I will be feeding the car a steady diet of 93 octane. I guess that I am just a little skeptical since the spacer is only $15 and I haven't heard much about anybody utilizing it. I am not saying that it does or doesn't work but I am very curious.


----------



## saporter (Sep 10, 2003)

*Re: (pimpinizt1)*

Sure it works. It makes the knock sensor less sensitive. Be careful though, if the car starts pinging at WOT, back off or remove the spacer. 
Sean


----------



## Slow1.8 (Oct 9, 2003)

*Re: (saporter)*

duh


----------



## pimpinizt1 (Aug 1, 2003)

I think that we all know the general physics behind the bushing and that it makes it less sensitive...the question is, is this the right thing to do and does the reward outweigh the risk? http://****************.com/smile/emthup.gif


----------



## 84_GLI_coupe (Apr 3, 2001)

*Re: (pimpinizt1)*

An engine makes the most power, as far as timing is concerned, when it's on the verge of knocking. The KS setup listens for any knock, and retards the timing until it goes away, then lets it go back up again.
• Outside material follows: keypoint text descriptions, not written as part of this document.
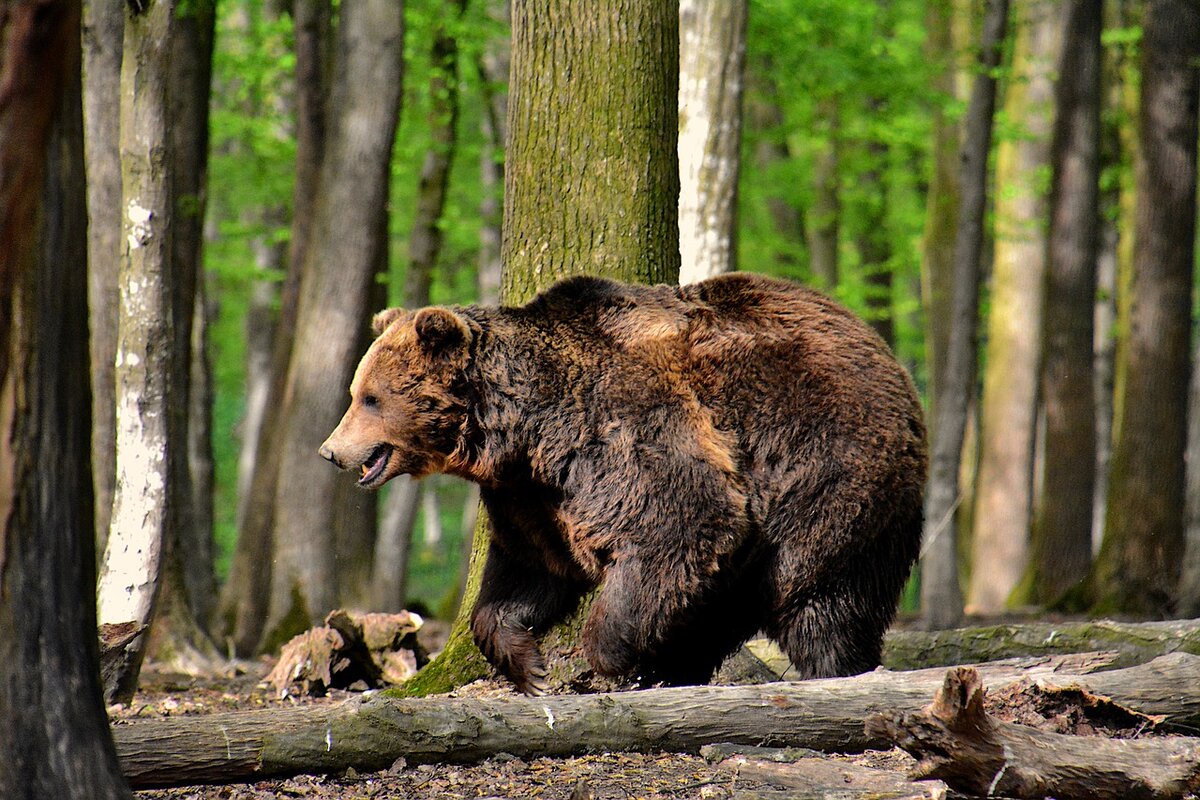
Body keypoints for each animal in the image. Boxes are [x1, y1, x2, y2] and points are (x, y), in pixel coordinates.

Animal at [319, 273, 926, 695]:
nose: (330, 450)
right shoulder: (533, 496)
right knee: (726, 603)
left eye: (370, 397)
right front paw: (530, 666)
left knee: (820, 597)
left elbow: (684, 522)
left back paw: (834, 667)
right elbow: (526, 572)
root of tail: (887, 356)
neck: (526, 430)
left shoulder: (624, 434)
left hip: (825, 468)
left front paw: (610, 659)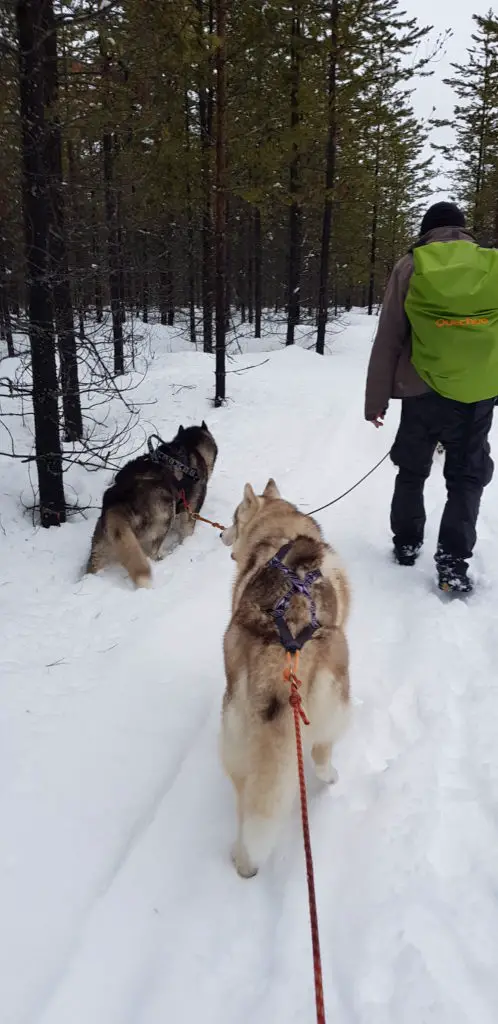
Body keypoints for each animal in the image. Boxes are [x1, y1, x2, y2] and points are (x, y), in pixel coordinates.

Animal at [86, 421, 218, 585]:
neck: (189, 446)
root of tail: (118, 500)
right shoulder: (190, 511)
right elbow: (187, 532)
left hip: (103, 544)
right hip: (164, 518)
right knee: (152, 554)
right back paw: (163, 556)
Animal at [220, 479, 352, 880]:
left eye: (234, 519)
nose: (221, 534)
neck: (279, 530)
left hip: (234, 743)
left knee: (247, 806)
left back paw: (244, 860)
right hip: (338, 698)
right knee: (321, 752)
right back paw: (331, 776)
The spacer would still allow the sensor to pick up the knock, but not quite as much, which means that the control unit wouldn't retard the timing as much. This would keep the engine at the verge of knocking, when the timing is retarded by the system, rather than below the knocking limit.
For this reason, which makes sense in my mind, I think the spacer could be useful. Also, if your engine is prone to being hit by stuff (small rocks from the road and whatnot), then the spacer would decrease the chances of the sensor picking the rocks up as knocking.
The slight potential gains with the spacer, combined with the slight potential engine damage, don't appeal to me so I'm not going to get one. With 11+:1, and 94 octane with a KS, I don't knock anyways. http://****************.com/smile/emthup.gif


----------



## RexSpeed (Dec 30, 2003)

*Re: (84_GLI_coupe)*

I'd be interested to hear from someone who's tried this. $15 isn't a lot of money, but it's still money and time potentially wasted if I can't feel an improvement in one form or another. I would also question it's benefit on a car that's been chipped since most chips require higher octane fuel and thus reduce the risk of detonation anyway. On the other hand, maybe it would be even more beneficial on a chipped car if the EPROM happens to be a particularly aggressive one.


----------



## 92-8valver (Oct 9, 2003)

*Re: (RexSpeed)*

tt often sells it with their digi2 chip so that may be worth looking into


----------